┌─ Passage to read
Zhongdao / gcn_clustering

Code for CVPR'19 paper Linkage-based Face Clustering via GCN
MIT License
360 stars 86 forks source link

pred will contain nan if k_at_hop is large #6

Open luzai opened 5 years ago

luzai commented 5 years ago

Thank you very much for your inspiring work!

As suggested in the paper, "In the testing phase, it is not necessary to keep the same configuration with the training phase. ", setting k_at_hop=[20,5] of test.py is reasonable for fast testing. But the pred and loss seem to become nan if k_at_hop=[200,10]. May I ask whether this phenomena is reproduced on your side, and why nan occurs?

luzai commented 5 years ago

I find that it is related to here. On test dataset, there may exists some nodes not connecting to any other nodes, causing A/D contains some entry of 1/0. May I ask your advice for this phenomena? What is your consideration to avoid self-loop in graph convolution?
└─
**Task prompt:**
Reproduce the issue thread above about nan predictions at large k_at_hop in full, word for word.
┌─ Collected material
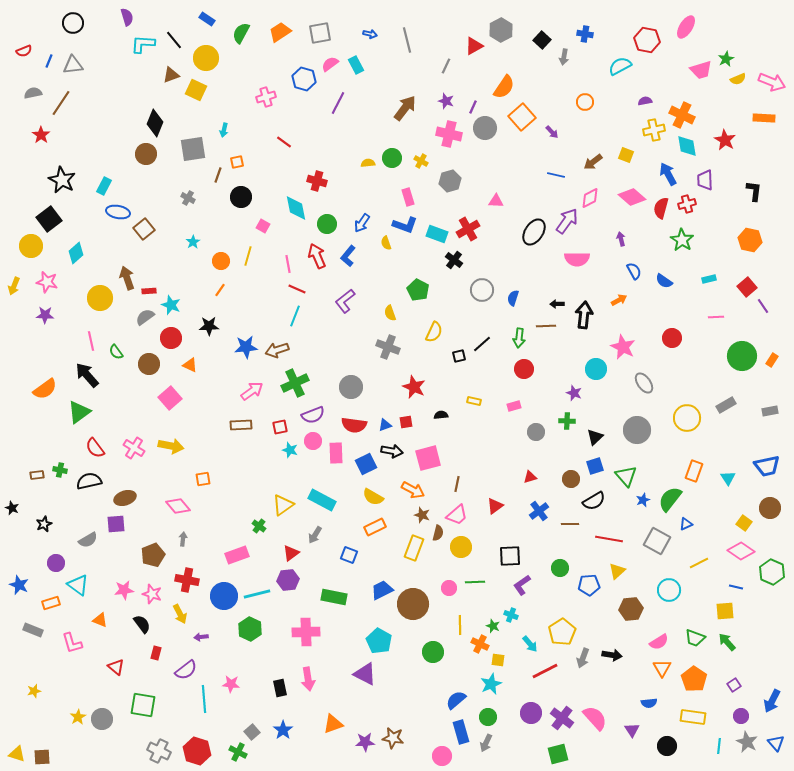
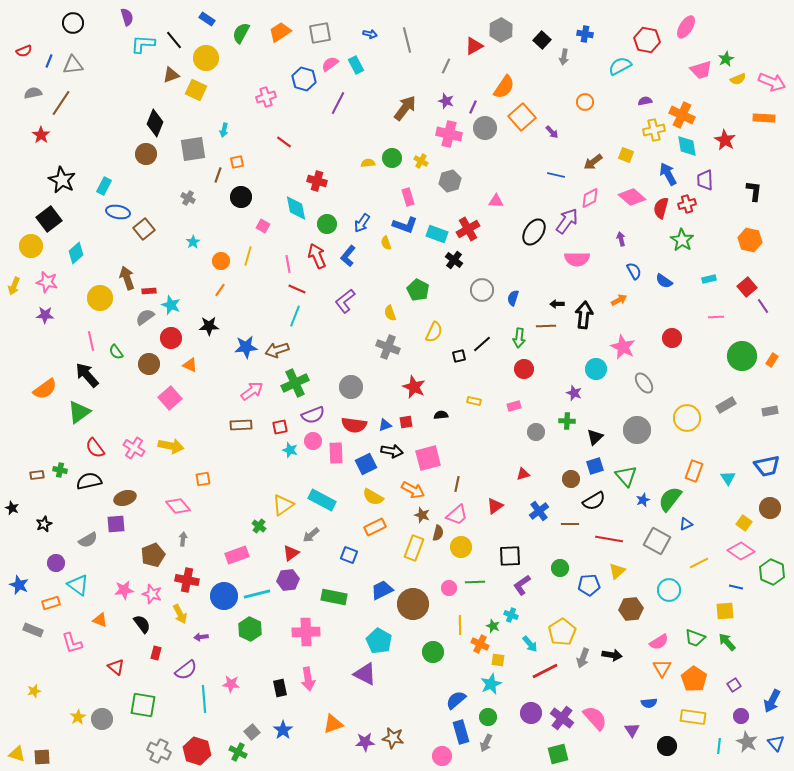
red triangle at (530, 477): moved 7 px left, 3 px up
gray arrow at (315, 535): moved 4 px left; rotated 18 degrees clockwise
└─
**Exercise solution:**
Zhongdao / gcn_clustering

Code for CVPR'19 paper Linkage-based Face Clustering via GCN
MIT License
360 stars 86 forks source link

pred will contain nan if k_at_hop is large #6

Open luzai opened 5 years ago

luzai commented 5 years ago

Thank you very much for your inspiring work!

As suggested in the paper, "In the testing phase, it is not necessary to keep the same configuration with the training phase. ", setting k_at_hop=[20,5] of test.py is reasonable for fast testing. But the pred and loss seem to become nan if k_at_hop=[200,10]. May I ask whether this phenomena is reproduced on your side, and why nan occurs?

luzai commented 5 years ago

I find that it is related to here. On test dataset, there may exists some nodes not connecting to any other nodes, causing A/D contains some entry of 1/0. May I ask your advice for this phenomena? What is your consideration to avoid self-loop in graph convolution?